#### [EXTRACTED MATERIAL]

----

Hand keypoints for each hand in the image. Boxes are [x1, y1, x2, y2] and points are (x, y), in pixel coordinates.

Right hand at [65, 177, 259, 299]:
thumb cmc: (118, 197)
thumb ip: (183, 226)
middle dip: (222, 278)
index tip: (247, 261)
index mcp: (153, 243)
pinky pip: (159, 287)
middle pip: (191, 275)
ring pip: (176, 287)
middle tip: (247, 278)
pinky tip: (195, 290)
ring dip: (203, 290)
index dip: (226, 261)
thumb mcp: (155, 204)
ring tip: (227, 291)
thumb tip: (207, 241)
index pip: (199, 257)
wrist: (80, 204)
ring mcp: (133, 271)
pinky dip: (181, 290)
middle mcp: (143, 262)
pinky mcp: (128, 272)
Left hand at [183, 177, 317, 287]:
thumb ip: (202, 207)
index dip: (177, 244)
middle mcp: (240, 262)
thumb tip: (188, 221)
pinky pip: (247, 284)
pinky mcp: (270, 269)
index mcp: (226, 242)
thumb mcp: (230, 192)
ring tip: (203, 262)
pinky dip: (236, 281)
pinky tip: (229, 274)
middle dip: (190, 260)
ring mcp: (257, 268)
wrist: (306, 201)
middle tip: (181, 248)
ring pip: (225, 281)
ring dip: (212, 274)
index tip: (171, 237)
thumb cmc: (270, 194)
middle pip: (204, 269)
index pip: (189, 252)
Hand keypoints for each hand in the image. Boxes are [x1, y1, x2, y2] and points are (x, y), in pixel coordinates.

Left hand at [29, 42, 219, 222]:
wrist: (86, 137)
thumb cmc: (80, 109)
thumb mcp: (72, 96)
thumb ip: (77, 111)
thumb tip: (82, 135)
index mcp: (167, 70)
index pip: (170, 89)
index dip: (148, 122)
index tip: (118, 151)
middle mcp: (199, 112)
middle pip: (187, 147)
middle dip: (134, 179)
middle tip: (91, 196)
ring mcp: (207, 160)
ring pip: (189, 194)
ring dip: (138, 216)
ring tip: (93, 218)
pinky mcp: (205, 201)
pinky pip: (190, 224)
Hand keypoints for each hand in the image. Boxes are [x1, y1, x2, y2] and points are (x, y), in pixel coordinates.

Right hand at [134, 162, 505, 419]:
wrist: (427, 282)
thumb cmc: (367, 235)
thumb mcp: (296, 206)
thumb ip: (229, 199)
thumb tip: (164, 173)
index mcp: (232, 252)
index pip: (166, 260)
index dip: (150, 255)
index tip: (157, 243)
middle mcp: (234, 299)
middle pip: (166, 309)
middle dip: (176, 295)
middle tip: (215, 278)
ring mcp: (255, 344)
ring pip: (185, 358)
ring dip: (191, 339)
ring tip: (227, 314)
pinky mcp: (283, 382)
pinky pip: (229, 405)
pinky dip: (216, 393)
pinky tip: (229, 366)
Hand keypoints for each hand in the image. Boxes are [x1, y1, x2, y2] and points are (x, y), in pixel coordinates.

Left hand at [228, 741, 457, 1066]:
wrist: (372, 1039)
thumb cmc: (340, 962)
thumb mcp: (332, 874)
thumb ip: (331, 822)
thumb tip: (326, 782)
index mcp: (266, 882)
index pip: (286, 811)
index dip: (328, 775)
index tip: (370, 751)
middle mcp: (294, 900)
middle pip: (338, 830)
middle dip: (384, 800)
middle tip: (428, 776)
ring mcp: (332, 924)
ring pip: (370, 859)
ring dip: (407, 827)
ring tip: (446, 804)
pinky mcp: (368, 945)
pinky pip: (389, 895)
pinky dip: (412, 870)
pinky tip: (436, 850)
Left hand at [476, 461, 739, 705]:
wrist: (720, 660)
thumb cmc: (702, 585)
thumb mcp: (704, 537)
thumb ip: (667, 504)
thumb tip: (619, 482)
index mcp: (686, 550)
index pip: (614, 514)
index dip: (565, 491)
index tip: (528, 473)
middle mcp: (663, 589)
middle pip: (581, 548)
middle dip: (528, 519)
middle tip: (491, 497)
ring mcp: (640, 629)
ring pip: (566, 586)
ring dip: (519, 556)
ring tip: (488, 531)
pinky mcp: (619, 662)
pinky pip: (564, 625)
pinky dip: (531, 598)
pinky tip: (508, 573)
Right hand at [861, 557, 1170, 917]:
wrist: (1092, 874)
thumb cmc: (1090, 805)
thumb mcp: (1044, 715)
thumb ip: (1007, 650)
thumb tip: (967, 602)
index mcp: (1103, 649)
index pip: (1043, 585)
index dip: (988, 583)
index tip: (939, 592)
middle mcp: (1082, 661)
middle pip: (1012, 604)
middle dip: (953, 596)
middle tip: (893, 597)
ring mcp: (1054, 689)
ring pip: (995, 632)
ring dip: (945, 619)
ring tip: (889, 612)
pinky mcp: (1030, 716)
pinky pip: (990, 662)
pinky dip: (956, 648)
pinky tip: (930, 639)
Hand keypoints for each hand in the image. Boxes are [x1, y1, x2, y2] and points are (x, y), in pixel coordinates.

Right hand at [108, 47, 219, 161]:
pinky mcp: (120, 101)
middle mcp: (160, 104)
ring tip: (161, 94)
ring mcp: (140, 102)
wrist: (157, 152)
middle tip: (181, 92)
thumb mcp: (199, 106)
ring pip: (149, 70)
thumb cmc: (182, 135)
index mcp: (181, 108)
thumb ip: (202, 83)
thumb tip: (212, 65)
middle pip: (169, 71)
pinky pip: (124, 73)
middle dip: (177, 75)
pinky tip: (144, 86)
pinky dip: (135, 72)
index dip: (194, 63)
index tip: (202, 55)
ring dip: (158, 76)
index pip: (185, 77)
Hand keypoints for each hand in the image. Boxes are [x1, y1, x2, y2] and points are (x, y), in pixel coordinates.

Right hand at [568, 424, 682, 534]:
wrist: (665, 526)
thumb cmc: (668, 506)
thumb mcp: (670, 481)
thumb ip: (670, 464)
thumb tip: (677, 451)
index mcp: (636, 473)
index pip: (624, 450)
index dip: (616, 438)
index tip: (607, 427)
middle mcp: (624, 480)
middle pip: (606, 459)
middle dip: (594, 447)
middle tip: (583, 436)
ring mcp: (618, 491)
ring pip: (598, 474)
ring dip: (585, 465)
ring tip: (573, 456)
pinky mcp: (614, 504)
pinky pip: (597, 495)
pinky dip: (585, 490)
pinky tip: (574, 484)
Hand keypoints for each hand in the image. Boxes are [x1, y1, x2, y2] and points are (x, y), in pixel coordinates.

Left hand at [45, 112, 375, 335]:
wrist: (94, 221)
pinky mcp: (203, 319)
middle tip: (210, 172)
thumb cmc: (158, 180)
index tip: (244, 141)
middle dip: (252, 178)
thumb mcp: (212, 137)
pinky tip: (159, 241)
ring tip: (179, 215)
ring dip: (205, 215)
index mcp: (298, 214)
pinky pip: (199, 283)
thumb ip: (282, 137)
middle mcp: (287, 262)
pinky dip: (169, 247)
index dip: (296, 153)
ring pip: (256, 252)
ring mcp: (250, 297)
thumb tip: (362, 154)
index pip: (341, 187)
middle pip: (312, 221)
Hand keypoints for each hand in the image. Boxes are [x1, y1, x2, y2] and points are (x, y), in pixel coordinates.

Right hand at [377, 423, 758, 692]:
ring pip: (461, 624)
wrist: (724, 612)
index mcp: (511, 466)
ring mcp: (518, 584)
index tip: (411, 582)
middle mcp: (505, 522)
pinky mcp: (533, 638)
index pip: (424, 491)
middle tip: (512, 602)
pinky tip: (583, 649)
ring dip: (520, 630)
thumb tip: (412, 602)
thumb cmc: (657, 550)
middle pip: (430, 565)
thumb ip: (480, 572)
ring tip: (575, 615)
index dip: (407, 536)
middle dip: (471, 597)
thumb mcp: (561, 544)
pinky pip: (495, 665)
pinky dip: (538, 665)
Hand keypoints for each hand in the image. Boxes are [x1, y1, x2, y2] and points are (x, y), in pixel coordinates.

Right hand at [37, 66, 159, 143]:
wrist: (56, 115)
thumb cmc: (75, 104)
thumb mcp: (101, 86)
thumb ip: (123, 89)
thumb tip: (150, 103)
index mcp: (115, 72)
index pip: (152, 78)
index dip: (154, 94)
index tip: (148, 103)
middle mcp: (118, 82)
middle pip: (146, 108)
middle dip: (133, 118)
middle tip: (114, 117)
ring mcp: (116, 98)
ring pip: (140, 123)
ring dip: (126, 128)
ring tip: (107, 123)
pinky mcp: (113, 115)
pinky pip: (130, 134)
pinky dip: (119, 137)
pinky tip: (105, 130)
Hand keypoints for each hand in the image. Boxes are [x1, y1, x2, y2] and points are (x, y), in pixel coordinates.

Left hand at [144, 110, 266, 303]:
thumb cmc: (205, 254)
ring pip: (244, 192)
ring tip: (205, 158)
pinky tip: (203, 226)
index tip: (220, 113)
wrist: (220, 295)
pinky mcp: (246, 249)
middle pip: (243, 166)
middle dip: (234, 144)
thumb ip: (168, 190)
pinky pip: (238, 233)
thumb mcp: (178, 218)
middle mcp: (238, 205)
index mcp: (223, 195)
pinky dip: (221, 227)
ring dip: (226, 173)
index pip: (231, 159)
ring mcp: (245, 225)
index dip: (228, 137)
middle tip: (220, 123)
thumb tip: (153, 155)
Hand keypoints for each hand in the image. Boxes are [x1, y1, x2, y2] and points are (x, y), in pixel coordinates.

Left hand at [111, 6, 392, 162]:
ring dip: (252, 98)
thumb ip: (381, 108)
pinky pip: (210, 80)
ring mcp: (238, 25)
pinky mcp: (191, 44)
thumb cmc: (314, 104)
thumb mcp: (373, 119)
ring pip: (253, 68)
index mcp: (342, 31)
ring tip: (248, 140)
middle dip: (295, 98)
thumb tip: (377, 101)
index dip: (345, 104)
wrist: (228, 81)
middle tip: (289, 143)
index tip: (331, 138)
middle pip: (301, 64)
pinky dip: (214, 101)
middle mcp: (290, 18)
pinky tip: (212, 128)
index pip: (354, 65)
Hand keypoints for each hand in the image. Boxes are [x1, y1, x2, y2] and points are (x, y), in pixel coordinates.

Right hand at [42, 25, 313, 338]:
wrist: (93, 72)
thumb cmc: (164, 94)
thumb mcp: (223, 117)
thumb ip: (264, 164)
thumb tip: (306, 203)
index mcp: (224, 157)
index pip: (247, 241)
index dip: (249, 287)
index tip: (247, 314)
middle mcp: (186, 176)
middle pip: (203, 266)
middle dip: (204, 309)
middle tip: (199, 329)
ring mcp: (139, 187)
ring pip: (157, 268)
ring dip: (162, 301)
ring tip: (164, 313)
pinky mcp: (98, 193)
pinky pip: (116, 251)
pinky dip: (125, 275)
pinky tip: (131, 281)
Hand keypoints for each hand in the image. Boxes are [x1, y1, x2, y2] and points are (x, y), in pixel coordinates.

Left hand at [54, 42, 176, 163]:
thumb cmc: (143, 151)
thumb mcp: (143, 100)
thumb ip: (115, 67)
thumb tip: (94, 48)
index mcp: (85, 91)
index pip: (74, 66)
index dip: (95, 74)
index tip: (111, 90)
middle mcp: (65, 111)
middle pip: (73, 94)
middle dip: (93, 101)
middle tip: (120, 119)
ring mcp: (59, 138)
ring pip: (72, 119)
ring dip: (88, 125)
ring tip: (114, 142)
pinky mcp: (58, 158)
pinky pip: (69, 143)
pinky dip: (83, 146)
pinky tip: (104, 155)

----

#### [TASK OBJECTIVE]
Extract the lines of the preceding material that run from the line with "middle pip: (581, 548)" through the line with "pinky dip: (956, 648)", inclusive, reproducing them exactly and adding nothing.

#### [TASK RESULT]
middle pip: (581, 548)
middle dip: (528, 519)
middle tip: (491, 497)
ring mcp: (640, 629)
ring pip: (566, 586)
ring dip: (519, 556)
ring tip: (488, 531)
pinky mcp: (619, 662)
pinky pip: (564, 625)
pinky dip: (531, 598)
pinky tip: (508, 573)
Right hand at [861, 557, 1170, 917]:
wrist: (1092, 874)
thumb cmc: (1090, 805)
thumb mcp: (1044, 715)
thumb ip: (1007, 650)
thumb tip: (967, 602)
index mcp: (1103, 649)
index pip: (1043, 585)
index dip: (988, 583)
index tip: (939, 592)
middle mcp: (1082, 661)
middle pip: (1012, 604)
middle dip: (953, 596)
middle tip: (893, 597)
ring mcp: (1054, 689)
ring pip: (995, 632)
ring dip: (945, 619)
ring tip: (889, 612)
pinky mcp: (1030, 716)
pinky pip: (990, 662)
pinky dip: (956, 648)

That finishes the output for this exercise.